踏切前の道から、石段を登ると総門があります。大本山の風格があります。

江戸時代 四脚門 1間×2間 切妻・瓦葺 丸柱 三斗詰組

円覚寺 総門

円覚寺 総門

三門(山門)

総門をくぐり入場券売り場の先ある、石段を登ると山門が見えます。山門は2階建てです。屋根が二重についているので、二重門、二重楼門ともといいます。一階は壁ものない柱だけの吹き曝しです。柱は礎盤にのる丸柱で、上下を細くした粽柱です。

2階は板を縦に張る堅板壁、正面は桟唐戸、両脇は花頭窓と、禅宗建築の特徴が出ています。ここには十一面観音坐像と十六羅漢像、韋駄天像、十二神像が安置されています。

天明三年 二重門 3間×2間 入母屋・銅板葺 丸柱 二手先詰組 扇垂木

円覚寺 山門

円覚寺 山門

円覚寺 山門

円覚寺 山門

仏殿

仏殿は昭和38年の、鉄筋の建物です。外観は丸柱に貫を通し、禅宗様式建築にデザインされています。間口は七間あります。五山級寺の仏殿は七間堂という定型を示しています。

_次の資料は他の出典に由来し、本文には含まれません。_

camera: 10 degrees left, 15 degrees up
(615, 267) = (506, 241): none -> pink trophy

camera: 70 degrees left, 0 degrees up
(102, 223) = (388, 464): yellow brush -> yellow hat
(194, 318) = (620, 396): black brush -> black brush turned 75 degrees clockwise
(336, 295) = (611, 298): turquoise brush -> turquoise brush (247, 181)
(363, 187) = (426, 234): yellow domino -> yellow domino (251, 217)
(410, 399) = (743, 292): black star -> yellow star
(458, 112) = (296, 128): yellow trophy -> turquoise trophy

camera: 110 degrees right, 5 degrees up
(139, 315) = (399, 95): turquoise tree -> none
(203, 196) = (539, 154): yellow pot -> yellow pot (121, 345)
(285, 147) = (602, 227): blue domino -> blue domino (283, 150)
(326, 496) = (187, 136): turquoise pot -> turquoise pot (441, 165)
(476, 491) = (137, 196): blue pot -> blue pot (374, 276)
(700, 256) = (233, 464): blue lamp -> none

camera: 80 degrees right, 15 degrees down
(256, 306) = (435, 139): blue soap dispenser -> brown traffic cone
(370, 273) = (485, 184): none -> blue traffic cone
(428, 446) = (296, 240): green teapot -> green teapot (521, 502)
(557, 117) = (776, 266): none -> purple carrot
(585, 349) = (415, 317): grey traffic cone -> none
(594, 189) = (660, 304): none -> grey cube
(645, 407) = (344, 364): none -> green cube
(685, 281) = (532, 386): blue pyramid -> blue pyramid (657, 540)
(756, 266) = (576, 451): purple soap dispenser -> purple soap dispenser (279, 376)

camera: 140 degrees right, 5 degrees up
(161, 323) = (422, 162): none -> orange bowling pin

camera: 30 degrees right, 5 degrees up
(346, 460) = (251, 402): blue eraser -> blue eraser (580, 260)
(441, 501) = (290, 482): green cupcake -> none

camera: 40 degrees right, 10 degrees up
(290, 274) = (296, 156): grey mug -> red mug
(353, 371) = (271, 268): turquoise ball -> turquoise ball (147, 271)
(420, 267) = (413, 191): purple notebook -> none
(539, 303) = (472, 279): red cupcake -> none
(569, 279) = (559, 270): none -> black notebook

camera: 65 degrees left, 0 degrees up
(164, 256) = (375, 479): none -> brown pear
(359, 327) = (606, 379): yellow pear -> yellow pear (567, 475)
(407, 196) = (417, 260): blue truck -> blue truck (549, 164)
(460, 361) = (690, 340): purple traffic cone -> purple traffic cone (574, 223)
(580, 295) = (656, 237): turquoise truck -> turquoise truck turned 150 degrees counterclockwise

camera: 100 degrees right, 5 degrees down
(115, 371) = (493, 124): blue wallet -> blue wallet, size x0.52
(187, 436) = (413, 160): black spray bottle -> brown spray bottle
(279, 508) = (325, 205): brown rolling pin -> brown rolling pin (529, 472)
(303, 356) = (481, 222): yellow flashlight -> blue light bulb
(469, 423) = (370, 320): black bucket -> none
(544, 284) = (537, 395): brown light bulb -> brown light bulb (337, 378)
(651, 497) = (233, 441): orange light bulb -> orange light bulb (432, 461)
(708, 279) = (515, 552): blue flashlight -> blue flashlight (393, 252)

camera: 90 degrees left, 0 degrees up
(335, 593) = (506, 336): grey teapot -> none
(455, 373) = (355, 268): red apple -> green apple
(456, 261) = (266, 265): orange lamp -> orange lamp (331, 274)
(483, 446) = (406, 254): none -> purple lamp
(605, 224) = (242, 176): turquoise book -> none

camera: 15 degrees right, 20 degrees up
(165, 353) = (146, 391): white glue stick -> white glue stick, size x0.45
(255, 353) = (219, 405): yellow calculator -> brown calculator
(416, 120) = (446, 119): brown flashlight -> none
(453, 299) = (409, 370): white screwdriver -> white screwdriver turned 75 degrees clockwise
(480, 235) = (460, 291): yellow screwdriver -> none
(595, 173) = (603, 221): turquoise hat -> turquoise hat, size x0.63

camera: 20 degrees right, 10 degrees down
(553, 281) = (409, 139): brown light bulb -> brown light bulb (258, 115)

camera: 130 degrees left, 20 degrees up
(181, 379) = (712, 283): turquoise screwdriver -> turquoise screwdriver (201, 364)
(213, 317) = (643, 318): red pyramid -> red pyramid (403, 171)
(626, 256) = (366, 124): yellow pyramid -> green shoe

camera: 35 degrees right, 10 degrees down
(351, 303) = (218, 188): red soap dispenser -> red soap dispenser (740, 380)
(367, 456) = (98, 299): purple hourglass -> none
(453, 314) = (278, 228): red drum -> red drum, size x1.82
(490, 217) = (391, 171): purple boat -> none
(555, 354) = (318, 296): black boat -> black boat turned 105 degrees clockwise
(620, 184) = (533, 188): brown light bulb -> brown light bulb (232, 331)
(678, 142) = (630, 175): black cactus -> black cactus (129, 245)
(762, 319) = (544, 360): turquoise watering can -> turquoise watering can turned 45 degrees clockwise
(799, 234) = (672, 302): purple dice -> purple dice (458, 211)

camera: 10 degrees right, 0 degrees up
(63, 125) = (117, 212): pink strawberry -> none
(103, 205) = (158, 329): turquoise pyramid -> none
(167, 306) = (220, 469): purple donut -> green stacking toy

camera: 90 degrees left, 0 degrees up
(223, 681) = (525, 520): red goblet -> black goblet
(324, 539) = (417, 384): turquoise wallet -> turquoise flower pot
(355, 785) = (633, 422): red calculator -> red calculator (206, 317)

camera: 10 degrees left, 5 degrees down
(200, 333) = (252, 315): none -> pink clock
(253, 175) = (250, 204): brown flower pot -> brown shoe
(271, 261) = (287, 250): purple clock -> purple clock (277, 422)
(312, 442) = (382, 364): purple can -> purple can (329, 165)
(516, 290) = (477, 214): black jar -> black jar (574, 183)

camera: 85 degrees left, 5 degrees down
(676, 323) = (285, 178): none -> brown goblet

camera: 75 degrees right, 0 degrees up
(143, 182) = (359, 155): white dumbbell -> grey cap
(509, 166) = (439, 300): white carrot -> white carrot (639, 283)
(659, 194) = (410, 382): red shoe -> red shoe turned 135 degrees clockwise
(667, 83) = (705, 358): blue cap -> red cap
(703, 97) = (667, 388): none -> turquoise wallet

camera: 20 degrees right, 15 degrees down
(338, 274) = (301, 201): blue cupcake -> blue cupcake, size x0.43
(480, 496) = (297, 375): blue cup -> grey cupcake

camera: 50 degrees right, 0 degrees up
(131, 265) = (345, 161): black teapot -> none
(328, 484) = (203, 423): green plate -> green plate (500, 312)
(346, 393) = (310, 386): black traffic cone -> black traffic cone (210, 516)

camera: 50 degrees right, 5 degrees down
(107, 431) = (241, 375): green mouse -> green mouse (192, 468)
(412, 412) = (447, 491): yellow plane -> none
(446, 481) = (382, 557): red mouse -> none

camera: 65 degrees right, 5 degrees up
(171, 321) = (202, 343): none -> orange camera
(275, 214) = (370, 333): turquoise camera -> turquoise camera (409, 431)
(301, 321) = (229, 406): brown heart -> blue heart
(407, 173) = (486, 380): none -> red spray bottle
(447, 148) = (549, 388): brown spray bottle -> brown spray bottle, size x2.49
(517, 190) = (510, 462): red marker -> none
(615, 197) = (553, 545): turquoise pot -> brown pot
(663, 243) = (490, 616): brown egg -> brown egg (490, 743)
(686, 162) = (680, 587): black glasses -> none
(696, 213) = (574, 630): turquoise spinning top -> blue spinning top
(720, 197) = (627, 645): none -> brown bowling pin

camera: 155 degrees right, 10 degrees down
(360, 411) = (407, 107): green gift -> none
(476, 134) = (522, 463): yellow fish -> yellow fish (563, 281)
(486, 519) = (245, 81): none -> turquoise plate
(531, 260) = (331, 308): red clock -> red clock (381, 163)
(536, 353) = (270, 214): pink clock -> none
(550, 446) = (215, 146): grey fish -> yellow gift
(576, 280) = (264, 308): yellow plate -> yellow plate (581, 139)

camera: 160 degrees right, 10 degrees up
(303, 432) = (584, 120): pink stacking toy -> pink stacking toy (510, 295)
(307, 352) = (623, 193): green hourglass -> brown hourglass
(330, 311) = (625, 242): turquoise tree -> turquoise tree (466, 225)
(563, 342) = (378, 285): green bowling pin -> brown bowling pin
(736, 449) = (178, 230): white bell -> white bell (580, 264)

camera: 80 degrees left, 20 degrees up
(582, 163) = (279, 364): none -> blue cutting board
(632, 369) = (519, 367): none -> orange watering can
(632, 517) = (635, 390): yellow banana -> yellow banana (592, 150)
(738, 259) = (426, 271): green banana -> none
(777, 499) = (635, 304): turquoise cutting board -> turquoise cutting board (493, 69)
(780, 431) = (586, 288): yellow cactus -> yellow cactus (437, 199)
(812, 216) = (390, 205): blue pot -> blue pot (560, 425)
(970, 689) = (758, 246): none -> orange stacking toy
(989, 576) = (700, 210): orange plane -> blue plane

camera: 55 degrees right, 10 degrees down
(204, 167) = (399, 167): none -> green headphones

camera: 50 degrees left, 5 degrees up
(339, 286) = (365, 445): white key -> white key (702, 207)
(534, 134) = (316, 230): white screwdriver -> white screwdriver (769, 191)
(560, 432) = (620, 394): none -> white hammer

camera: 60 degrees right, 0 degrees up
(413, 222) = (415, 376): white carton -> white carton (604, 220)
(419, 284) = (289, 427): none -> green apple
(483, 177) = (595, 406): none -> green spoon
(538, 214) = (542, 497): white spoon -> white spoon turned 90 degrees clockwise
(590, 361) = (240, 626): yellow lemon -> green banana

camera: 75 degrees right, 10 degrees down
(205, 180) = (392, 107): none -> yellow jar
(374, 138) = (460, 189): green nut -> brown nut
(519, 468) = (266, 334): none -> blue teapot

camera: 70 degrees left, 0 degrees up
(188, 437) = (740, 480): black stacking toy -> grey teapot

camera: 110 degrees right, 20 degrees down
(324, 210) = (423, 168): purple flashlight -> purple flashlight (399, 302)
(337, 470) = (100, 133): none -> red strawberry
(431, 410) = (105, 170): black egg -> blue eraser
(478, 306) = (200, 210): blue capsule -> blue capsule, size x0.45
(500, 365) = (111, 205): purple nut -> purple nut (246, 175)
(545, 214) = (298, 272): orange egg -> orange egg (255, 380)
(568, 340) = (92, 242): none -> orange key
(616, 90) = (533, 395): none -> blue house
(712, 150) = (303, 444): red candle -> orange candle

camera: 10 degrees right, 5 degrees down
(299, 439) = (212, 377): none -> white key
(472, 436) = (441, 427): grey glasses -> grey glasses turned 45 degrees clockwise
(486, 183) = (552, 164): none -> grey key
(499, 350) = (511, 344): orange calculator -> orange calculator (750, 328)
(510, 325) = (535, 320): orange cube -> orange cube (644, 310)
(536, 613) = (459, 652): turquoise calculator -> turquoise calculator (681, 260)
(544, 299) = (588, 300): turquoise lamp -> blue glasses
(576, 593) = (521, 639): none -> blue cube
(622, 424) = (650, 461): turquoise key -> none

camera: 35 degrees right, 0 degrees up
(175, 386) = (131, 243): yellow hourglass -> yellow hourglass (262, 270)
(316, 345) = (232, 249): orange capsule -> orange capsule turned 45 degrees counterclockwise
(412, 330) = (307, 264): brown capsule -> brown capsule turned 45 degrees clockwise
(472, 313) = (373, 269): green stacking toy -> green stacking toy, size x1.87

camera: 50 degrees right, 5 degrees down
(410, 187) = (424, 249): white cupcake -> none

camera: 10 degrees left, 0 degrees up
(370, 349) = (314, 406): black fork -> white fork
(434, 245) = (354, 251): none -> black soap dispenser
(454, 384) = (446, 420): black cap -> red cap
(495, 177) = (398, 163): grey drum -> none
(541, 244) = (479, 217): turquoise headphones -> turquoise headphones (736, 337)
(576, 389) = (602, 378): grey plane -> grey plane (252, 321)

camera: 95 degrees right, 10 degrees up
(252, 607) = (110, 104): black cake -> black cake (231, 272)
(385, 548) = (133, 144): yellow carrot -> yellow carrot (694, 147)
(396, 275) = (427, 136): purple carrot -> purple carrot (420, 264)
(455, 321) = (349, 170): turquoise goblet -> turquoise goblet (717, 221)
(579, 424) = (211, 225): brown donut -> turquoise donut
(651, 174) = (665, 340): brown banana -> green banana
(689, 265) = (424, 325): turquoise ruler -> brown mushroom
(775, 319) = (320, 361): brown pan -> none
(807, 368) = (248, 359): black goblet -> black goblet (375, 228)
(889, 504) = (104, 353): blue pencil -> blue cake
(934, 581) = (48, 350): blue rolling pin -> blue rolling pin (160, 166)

仏殿に鎮座している本尊は、宝冠釈迦如来坐像です。普通の釈迦如来像は冠も装身具もつけていません。円覚寺のは観世音菩薩を思わせる、髪を結い宝冠や瓔珞で飾られています。これは宋から伝えられ、鎌倉を中心に禅宗寺院で流行しました。

円覚寺は何度も火災にあっています。仏殿も永禄六年(1563)に火災にあったとき、宝冠釈迦如来坐像の頭だけ持ち出しました。江戸時代に修理をされ、頭は鎌倉時代、身体は江戸時代になります。

円覚寺 仏殿

円覚寺 仏殿

円覚寺 仏堂 阿弥陀如来像

円覚寺 仏堂 阿弥陀如来像

円覚寺 仏堂 天井画

円覚寺 仏堂 天井画

選仏場

江戸時代まで円覚寺には、観光客が来ませんでした。修業の場であり研鑽の場でありました。今でい言うならば、大学や研究所に、部外者は用事がなければ行かないのと同じ具合です。その江戸時代まで、塔頭で生活している全山の僧が、毎朝この選仏場に集まりました。そこで各僧侶が今日の仏を決めて、修業したそうです。その後座禅堂になり左右に床が作られました。畳敷きになったのは戦後です。現在、座禅堂は舎利殿のある正続堂に移りました。

選仏堂は、典型的な禅宗建築で、円覚寺の中では室町時代建立の舎利殿に次ぐ江戸初期の建物です。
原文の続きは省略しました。